In this work, we argued that TFMs predict well on small health datasets but are costly to deploy in inference-constrained health settings. We proposed a methodology around knowledge distillation to transfer predictive behavior from TFMs to simpler standard models, and ran extensive experiments on 19 healthcare datasets. Our results show that distilled models run, on CPU, at least 26× faster than the best TFMs on GPU. While knowledge transfer recovers at least 90% of TFM accuracy, it also preserves calibration and fairness. As a practical recommendation: use an LGBM student by default, and consider an MLP student only when sub-2 ms latency is a hard requirement.

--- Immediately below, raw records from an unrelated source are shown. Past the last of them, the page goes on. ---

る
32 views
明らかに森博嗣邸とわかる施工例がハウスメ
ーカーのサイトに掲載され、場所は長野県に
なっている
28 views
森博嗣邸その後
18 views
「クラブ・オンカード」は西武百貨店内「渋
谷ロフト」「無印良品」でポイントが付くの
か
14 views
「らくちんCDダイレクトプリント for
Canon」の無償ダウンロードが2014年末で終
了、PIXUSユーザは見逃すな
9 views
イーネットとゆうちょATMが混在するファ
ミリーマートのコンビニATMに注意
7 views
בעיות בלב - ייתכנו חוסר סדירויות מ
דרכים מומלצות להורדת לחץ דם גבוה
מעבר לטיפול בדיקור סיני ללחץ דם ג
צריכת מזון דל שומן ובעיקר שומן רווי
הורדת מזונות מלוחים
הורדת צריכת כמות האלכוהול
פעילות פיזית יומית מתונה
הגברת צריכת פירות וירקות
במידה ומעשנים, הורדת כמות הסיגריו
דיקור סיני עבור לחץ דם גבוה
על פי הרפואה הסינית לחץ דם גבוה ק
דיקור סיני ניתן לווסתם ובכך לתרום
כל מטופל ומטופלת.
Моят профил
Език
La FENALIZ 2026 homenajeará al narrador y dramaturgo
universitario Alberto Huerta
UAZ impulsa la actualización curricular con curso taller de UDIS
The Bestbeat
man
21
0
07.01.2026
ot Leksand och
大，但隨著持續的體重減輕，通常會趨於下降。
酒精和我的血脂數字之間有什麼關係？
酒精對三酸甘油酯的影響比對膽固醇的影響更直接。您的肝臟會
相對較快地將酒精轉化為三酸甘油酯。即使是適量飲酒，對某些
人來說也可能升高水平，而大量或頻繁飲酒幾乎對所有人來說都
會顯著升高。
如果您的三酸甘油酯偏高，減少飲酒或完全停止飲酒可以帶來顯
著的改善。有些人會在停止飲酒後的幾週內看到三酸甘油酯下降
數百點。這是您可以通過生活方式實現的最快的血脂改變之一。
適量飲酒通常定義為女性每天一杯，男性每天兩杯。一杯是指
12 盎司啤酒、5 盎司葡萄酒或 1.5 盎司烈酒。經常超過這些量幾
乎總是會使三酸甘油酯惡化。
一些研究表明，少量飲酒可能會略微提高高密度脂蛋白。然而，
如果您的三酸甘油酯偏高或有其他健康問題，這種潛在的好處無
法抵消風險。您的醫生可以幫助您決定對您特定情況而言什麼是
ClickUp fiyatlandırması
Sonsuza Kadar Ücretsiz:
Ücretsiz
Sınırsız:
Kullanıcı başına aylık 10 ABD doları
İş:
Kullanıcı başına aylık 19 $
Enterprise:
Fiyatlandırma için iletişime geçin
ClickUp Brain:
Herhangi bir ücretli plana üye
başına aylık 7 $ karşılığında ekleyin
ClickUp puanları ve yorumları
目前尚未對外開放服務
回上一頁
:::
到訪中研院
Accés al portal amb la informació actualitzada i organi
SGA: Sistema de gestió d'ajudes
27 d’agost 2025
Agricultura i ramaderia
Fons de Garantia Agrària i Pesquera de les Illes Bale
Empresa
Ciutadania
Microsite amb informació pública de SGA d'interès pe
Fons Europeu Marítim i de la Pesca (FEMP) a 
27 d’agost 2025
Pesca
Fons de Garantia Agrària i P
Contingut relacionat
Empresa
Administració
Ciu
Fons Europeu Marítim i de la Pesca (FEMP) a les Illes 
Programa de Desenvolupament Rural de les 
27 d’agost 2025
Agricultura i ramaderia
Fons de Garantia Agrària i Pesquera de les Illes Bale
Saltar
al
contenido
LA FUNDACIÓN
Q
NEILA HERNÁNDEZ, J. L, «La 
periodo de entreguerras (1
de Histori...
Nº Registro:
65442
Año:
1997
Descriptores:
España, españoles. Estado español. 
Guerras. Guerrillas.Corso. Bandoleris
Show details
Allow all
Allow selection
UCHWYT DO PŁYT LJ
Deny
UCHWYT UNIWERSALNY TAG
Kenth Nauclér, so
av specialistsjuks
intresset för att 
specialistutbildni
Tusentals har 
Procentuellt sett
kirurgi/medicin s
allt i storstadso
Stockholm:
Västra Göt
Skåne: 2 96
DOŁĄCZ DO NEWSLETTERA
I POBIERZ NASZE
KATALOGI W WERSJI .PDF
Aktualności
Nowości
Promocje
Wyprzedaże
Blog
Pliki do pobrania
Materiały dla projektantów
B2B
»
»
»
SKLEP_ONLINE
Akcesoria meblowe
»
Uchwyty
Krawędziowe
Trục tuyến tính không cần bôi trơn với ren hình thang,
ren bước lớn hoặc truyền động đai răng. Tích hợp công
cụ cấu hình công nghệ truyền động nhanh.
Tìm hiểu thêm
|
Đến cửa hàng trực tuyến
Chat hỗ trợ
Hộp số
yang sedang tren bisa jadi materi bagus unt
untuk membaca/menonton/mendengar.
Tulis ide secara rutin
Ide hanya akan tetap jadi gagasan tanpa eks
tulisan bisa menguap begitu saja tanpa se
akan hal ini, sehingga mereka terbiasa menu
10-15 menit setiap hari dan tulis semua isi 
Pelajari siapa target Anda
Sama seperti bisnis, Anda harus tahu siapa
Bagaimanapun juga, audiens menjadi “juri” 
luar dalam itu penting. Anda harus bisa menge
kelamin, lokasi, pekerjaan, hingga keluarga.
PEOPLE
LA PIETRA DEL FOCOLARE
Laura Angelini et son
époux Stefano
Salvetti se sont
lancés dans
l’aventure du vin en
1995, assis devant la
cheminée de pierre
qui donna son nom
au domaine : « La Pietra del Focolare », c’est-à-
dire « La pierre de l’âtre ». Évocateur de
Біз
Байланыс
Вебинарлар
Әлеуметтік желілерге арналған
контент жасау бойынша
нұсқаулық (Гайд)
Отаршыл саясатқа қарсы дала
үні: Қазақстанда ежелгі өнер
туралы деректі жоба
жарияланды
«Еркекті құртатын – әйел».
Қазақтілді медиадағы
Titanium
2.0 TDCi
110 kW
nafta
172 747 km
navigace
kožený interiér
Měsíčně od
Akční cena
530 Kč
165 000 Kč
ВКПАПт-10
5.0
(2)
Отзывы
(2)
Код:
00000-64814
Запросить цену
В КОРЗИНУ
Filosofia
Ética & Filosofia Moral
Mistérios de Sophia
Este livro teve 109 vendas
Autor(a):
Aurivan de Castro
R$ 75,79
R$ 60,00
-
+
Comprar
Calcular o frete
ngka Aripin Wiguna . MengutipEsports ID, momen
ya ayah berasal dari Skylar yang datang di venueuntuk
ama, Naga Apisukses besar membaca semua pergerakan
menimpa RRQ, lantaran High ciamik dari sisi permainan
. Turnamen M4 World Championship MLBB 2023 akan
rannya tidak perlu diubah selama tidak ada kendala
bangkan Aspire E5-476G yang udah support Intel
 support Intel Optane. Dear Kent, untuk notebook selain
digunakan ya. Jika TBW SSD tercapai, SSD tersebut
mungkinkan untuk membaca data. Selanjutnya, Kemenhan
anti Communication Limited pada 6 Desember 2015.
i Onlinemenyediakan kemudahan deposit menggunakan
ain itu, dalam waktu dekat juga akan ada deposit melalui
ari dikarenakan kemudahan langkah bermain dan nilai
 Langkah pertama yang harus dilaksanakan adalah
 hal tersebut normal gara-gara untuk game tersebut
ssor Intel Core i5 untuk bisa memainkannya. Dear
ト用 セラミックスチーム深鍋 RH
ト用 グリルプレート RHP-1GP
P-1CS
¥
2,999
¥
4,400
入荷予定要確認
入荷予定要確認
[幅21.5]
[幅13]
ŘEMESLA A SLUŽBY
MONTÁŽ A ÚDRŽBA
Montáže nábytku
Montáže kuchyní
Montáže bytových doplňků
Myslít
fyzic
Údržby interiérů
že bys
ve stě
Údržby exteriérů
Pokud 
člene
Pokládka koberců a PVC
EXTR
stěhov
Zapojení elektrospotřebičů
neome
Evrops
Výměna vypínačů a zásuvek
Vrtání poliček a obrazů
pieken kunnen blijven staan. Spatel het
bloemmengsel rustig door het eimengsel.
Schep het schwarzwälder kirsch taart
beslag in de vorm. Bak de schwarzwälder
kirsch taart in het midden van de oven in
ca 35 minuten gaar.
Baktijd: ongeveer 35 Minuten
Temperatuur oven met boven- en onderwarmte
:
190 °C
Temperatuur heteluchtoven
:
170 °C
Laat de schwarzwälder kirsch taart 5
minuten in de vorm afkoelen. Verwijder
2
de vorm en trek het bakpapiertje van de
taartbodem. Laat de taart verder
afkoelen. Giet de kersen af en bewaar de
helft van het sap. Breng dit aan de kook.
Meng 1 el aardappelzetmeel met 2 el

More broadly, this paper argues that TFM inference cost reflects how TFMs do inference (context-conditioned GPU forward passes) rather than something intrinsic to their accuracy. Out-of-fold distillation moves that cost off the deployment surface without losing the accuracy.

7 Impact and Ethical Considerations

Lowering the deployment bar.

The practical effect of this work is that TFM-quality predictions on small clinical datasets no longer require a GPU. A 7 ms LightGBM student that fits in under 1 MB can run inside hospital systems that today cannot host a TabPFN forward pass: CPU-only nodes, air-gapped environments, registry-scale batch jobs, embedded scoring at the point of care. This widens the set of settings where recent TFM accuracy is reachable, particularly in resource-limited deployments or those with data-residency constraints.

Bias inheritance.

A distilled student inherits whatever bias the teacher carries. On the 8-dataset, 4-attribute fairness benchmark we report, distilled LGBM students stayed close to teacher DP- and EO-difference, with average ΔDP of −0.013 and average ΔEO of −0.014. MLP students cut DP-difference more strongly but increased EO-difference on several datasets, meaning prediction rates equalised at the cost of subgroup error rates. Any deployment should audit the specific student-teacher pair on the actual sensitive attributes that matter for the use case. Generalising from our table to a different cohort or attribute is not safe.

Calibration and decision support.

A clinical model whose probabilities are off cannot be plugged into a threshold-based decision rule without a calibration step. Distilled LightGBM students preserve teacher calibration without much post-hoc correction; MLP students need temperature scaling before deployment. Practitioners should not skip this step.